PROBLEM DETAILS:
Pick out each line of the records that includes the string "trim", and copy it.

DATA FOR ANALYSIS:
+===+

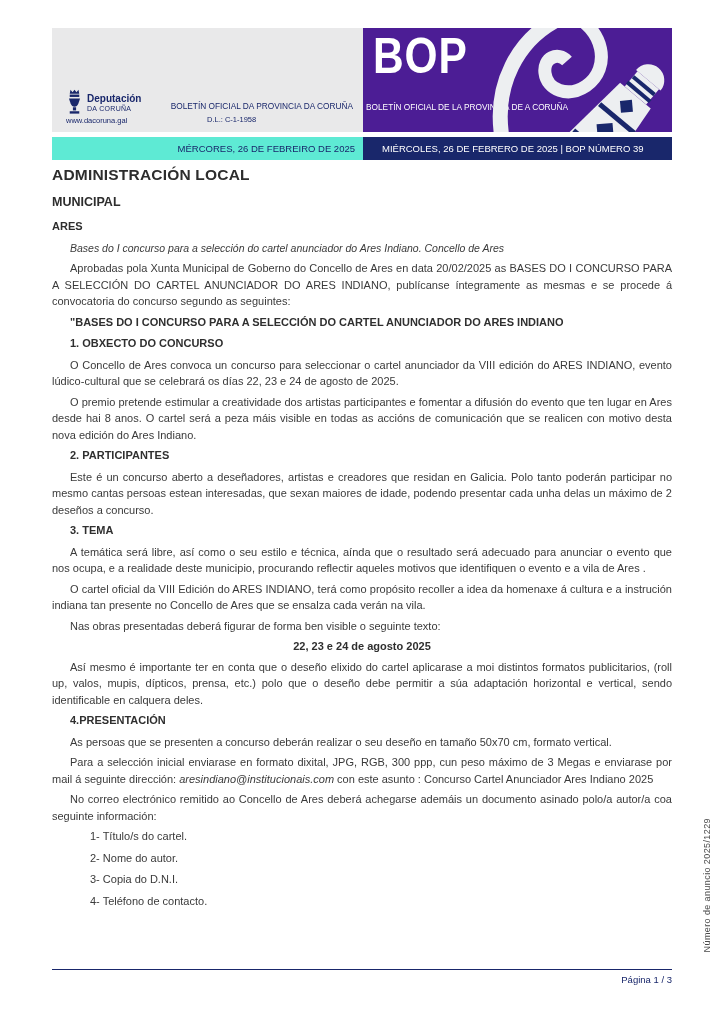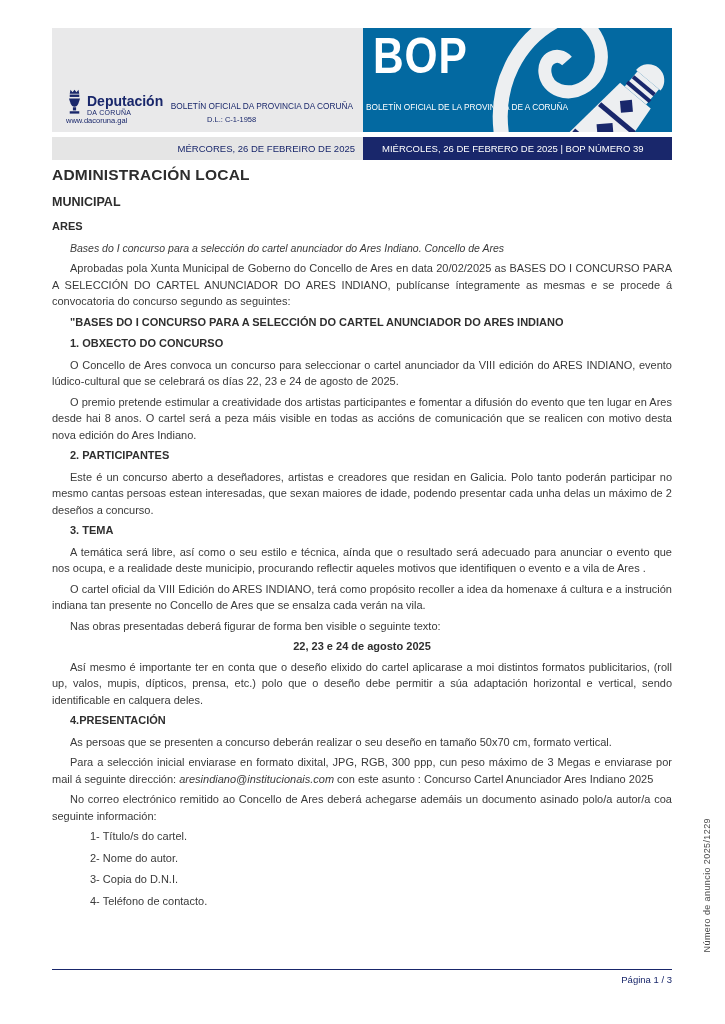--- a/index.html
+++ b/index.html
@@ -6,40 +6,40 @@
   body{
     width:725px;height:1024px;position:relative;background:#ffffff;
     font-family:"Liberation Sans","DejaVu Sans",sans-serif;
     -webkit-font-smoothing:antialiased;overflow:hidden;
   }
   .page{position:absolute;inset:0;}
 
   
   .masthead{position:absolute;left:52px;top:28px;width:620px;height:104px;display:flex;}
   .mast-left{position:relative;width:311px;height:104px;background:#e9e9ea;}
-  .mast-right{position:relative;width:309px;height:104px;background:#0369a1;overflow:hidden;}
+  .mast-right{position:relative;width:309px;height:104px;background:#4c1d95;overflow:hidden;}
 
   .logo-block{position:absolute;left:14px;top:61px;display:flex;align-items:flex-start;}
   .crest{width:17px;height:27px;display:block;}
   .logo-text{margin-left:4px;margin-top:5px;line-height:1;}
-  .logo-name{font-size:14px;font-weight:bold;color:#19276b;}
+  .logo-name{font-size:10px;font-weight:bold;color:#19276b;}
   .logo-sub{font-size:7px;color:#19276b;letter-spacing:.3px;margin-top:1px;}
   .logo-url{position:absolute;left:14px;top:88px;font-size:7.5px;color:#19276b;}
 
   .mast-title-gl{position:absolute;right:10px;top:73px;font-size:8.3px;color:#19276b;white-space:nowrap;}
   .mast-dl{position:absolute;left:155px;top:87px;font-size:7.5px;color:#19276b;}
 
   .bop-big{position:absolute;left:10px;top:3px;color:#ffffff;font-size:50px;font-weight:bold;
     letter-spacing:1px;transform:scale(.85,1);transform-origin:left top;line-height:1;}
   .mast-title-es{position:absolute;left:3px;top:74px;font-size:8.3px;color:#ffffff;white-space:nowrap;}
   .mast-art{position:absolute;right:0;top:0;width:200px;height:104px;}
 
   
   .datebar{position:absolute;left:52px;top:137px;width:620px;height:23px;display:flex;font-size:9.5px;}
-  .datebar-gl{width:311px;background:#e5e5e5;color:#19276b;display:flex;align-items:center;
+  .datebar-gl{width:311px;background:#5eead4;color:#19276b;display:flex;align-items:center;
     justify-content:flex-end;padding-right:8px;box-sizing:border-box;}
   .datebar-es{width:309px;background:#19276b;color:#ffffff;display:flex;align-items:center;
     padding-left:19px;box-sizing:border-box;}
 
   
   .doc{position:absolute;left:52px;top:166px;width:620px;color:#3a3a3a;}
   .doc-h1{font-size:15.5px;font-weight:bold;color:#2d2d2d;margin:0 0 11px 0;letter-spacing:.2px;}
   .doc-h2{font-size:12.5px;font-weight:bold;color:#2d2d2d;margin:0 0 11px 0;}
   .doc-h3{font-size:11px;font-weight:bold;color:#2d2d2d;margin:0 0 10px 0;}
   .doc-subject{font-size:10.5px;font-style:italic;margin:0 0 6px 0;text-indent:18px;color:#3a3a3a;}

+===+

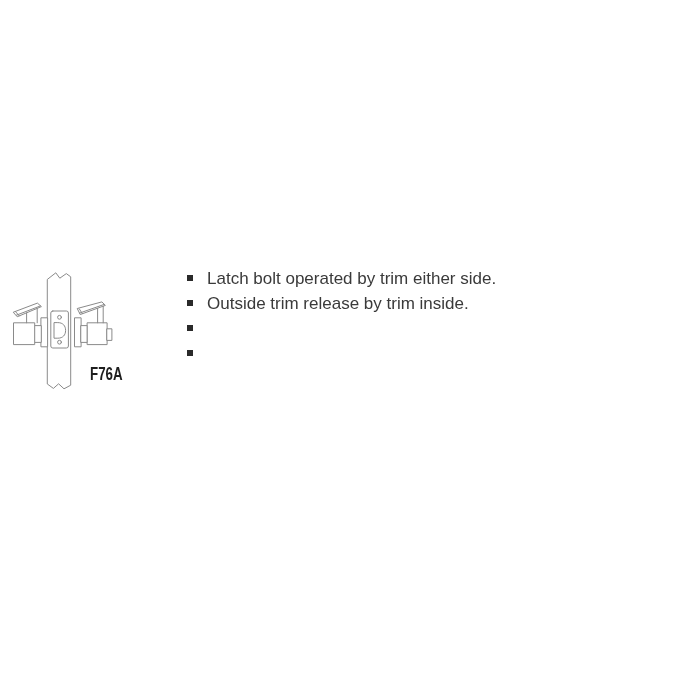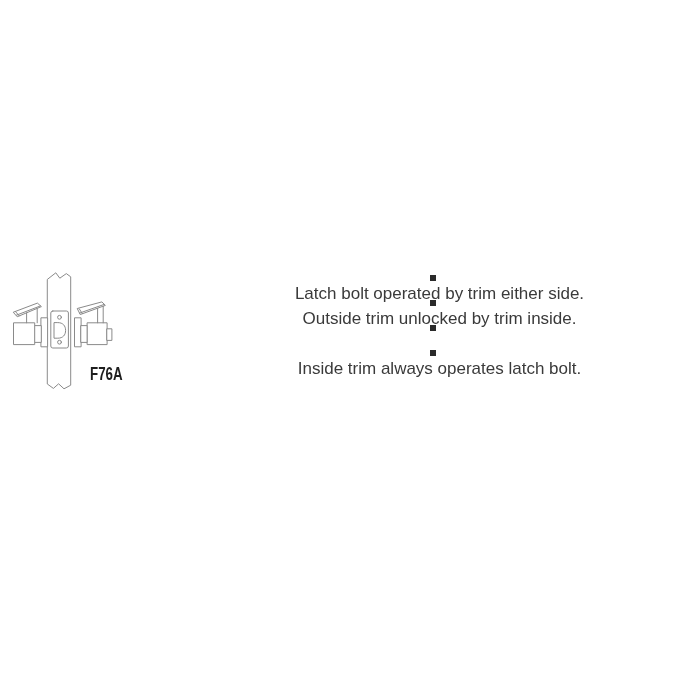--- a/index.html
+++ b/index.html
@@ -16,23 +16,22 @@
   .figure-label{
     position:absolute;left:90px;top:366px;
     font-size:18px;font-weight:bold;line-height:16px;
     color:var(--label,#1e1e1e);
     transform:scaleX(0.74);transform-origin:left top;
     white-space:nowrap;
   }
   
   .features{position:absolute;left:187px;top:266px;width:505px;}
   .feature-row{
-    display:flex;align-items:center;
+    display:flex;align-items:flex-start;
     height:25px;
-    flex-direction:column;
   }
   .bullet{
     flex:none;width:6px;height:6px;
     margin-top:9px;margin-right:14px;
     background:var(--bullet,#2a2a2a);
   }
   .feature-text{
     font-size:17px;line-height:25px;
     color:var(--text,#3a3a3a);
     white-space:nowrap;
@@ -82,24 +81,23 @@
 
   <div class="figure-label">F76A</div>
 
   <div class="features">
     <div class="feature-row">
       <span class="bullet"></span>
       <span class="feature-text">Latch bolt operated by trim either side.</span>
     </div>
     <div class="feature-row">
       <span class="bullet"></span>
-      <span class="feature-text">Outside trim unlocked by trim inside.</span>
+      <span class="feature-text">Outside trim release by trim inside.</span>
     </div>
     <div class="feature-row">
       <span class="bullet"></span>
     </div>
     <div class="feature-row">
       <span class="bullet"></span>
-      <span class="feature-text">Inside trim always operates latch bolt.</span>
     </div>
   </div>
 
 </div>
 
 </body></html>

+===+

ANSWER SPACE:
       <span class="feature-text">Latch bolt operated by trim either side.</span>
-      <span class="feature-text">Outside trim unlocked by trim inside.</span>
+      <span class="feature-text">Outside trim release by trim inside.</span>
-      <span class="feature-text">Inside trim always operates latch bolt.</span>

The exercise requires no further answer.